One week down, fifty-one to go


And yet I seem remarkably chipper. I did have my first "Christ I need a beer" moment tonight, but then it's been a stressful few days.

In today's NiND tape we reflect on vicars, charity and a book I've been given called The Diseases of Alcohol.

Hope you are all having a wonderful 2014.

Wednesday 1 January 2014

Let's make this interesting

Happy New Year. Last night was spent getting plastered. I drained the last of my champagne as the pre bong Ben chimes rang out of my television speakers and then stayed up for a further two hours gasping alternately in horror and admiration at Jools Holland's Hootenanny.
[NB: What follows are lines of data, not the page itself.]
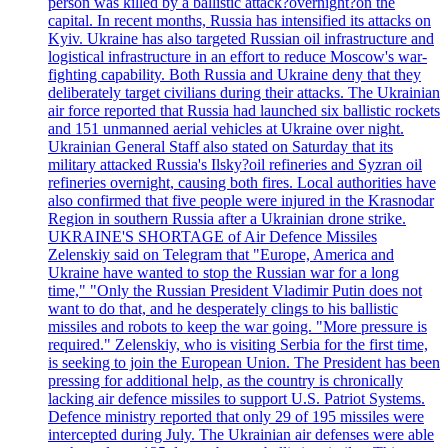
person was killed by a ballistic attack?overnight?on the
capital. In recent months, Russia has intensified its attacks on
Kyiv. Ukraine has also targeted Russian oil infrastructure and
logistical infrastructure in an effort to reduce Moscow's war-
fighting capability. Both Russia and Ukraine deny that they
deliberately target civilians during their attacks. The Ukrainian
air force reported that Russia had launched six ballistic rockets
and 151 unmanned aerial vehicles at Ukraine over night.
Ukrainian General Staff also stated on Saturday that its
military attacked Russia's Ilsky?oil refineries and Syzran oil
refineries overnight, causing both fires. Local authorities have
also confirmed that five people were injured in the Krasnodar
Region in southern Russia after a Ukrainian drone strike.
UKRAINE'S SHORTAGE of Air Defence Missiles
Zelenskiy said on Telegram that "Europe, America and
Ukraine have wanted to stop the Russian war for a long
time," "Only the Russian President Vladimir Putin does not
want to do that, and he desperately clings to his ballistic
missiles and robots to keep the war going. "More pressure is
required." Zelenskiy, who is visiting Serbia for the first time,
is seeking to join the European Union. The President has been
pressing for additional help, as the country is chronically
lacking air defence missiles to support U.S. Patriot Systems.
Defence ministry reported that only 29 of 195 missiles were
intercepted during July. The Ukrainian air defenses were able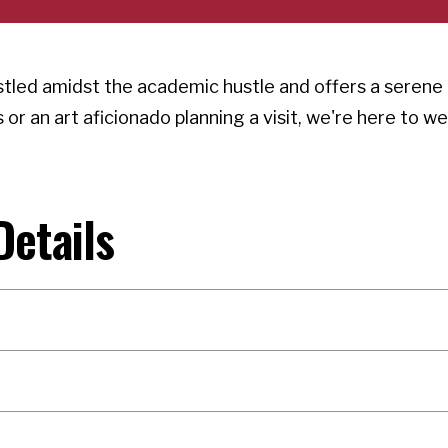
stled amidst the academic hustle and offers a serene 
or an art aficionado planning a visit, we're here to w
Details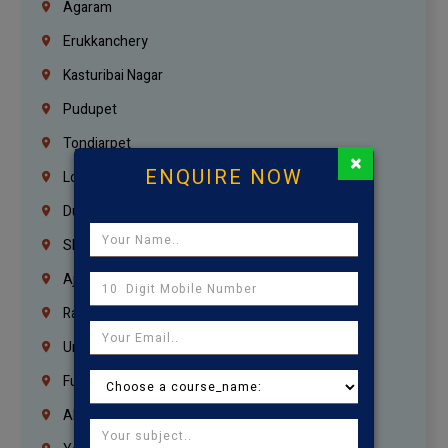
Agaram
Erukkanchery
Kasturibai Nagar
Pudupet
Tondiarpet
×
ENQUIRE NOW
London
Dubai
Sharjah
Ajman
Ras Al Khaimah
Umm Al Quwain
Fujairah
Abu Dhabi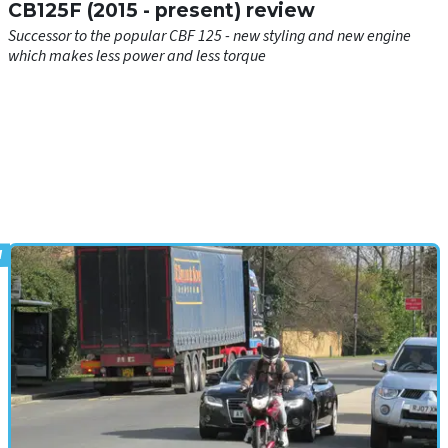
CB125F (2015 - present) review
Successor to the popular CBF 125 - new styling and new engine
which makes less power and less torque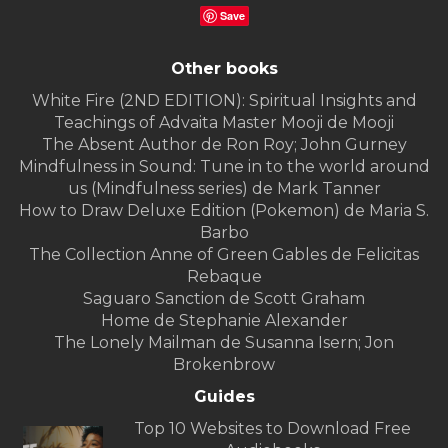
Save
Other books
White Fire (2ND EDITION): Spiritual Insights and
Teachings of Advaita Master Mooji de Mooji
The Absent Author de Ron Roy; John Gurney
Mindfulness in Sound: Tune in to the world around
us (Mindfulness series) de Mark Tanner
How to Draw Deluxe Edition (Pokemon) de Maria S.
Barbo
The Collection Anne of Green Gables de Felicitas
Rebaque
Saguaro Sanction de Scott Graham
Home de Stephanie Alexander
The Lonely Mailman de Susanna Isern; Jon
Brokenbrow
Guides
Top 10 Websites to Download Free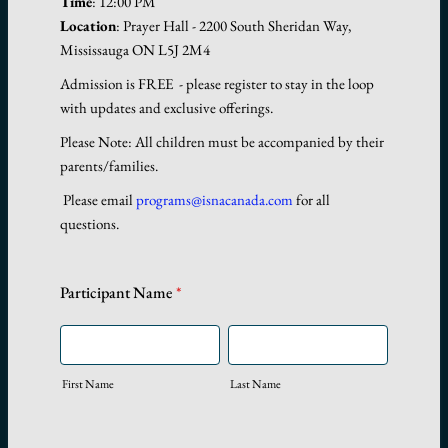
Time
: 12:00 PM
Location
: Prayer Hall - 2200 South Sheridan Way,
Mississauga ON L5J 2M4
Admission is FREE - please register to stay in the loop
with updates and exclusive offerings.
Please Note: All children must be accompanied by their
parents/families.
Please email
programs@isnacanada.com
for all
questions.
Participant Name
*
First Name
Last Name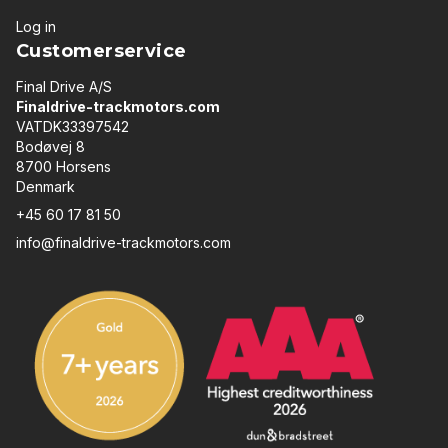
Log in
Customerservice
Final Drive A/S
Finaldrive-trackmotors.com
VATDK33397542
Bodøvej 8
8700 Horsens
Denmark
+45 60 17 81 50
info@finaldrive-trackmotors.com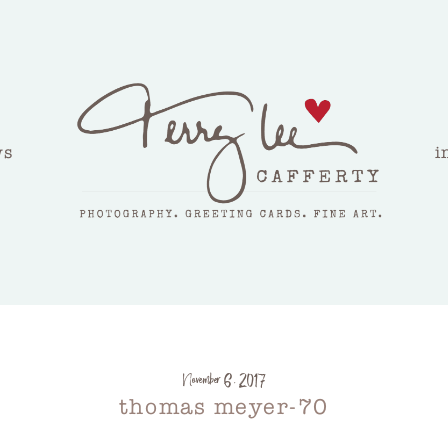
ws
i
November 6, 2017
thomas meyer-70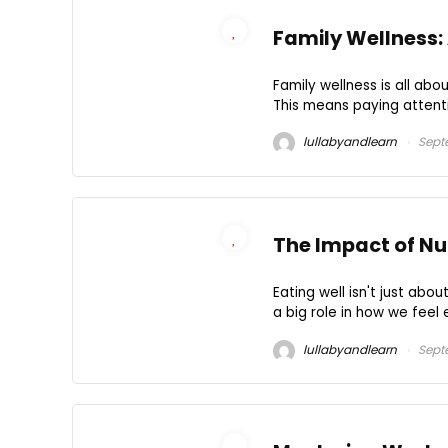
Family Wellness:
Family wellness is all ab
This means paying attentio
lullabyandlearn
Sept
The Impact of Nut
Eating well isn't just abo
a big role in how we feel e
lullabyandlearn
Sept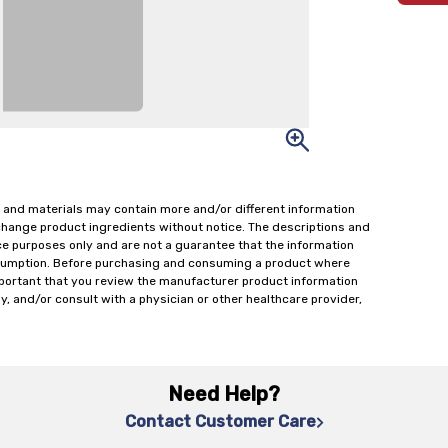
 and materials may contain more and/or different information
change product ingredients without notice. The descriptions and
ce purposes only and are not a guarantee that the information
onsumption. Before purchasing and consuming a product where
important that you review the manufacturer product information
y, and/or consult with a physician or other healthcare provider,
Need Help?
Contact Customer Care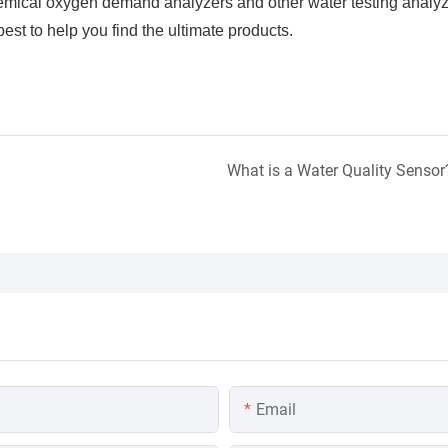
hemical oxygen demand analyzers and other water testing analy
est to help you find the ultimate products.
What is a Water Quality Sensor
Email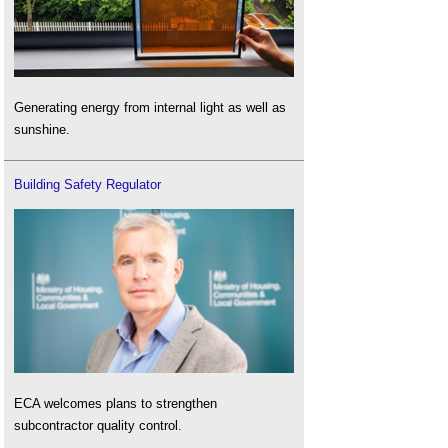
Generating energy from internal light as well as
sunshine.
Building Safety Regulator
ECA welcomes plans to strengthen
subcontractor quality control.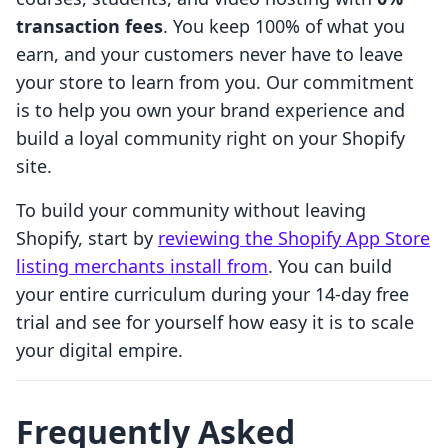
transaction fees
. You keep 100% of what you
earn, and your customers never have to leave
your store to learn from you. Our commitment
is to help you own your brand experience and
build a loyal community right on your Shopify
site.
To build your community without leaving
Shopify, start by
reviewing the Shopify App Store
listing merchants install from
. You can build
your entire curriculum during your 14-day free
trial and see for yourself how easy it is to scale
your digital empire.
Frequently Asked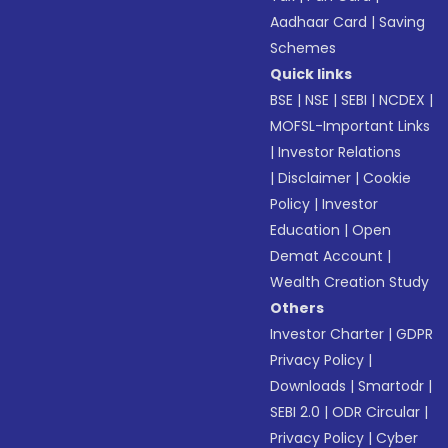
Aadhaar Card
|
Saving
Schemes
Quick links
BSE
|
NSE
|
SEBI
|
NCDEX
|
MOFSL-Important Links
|
Investor Relations
|
Disclaimer
|
Cookie
Policy
|
Investor
Education
|
Open
Demat Account
|
Wealth Creation Study
Others
Investor Charter
|
GDPR
Privacy Policy
|
Downloads
|
Smartodr
|
SEBI 2.0
|
ODR Circular
|
Privacy Policy
|
Cyber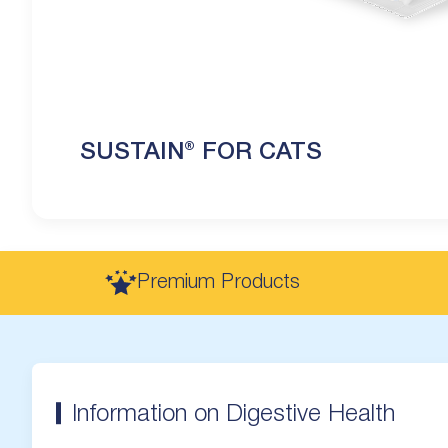
SUSTAIN® FOR CATS
Premium Products
Information on Digestive Health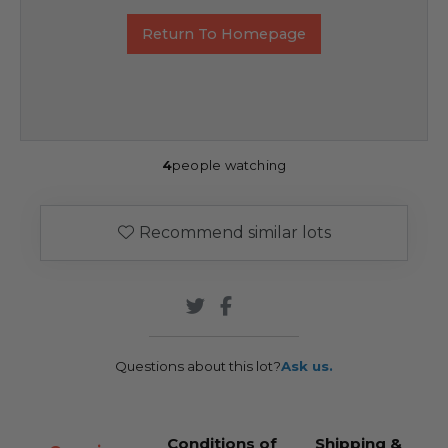
Return To Homepage
4
people watching
Recommend similar lots
Questions about this lot?
Ask us.
Conditions of
Shipping &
So here we are. In order to raise some money for charity, keep you interested and provide me with an incentive to stay off the booze in 2014, I have set up a donations page. With a twist.

Every pound you donate will go to charity. If I cave and have a drink at any stage in 2014, your money will still go to charity, but I will also refund double your donation out of my own pocket. Like an old-fashioned bet.

So why not click on the link (or if you're having difficulty, copy and paste this:

http://uk.virginmoneygiving.com/NickWallis

into your web browser), donate a tenner, and then spend all of 2014 constantly badgering me to go for a drink so you can get double your money back, still raise money for some excellent charities and have a right old laugh at my expense.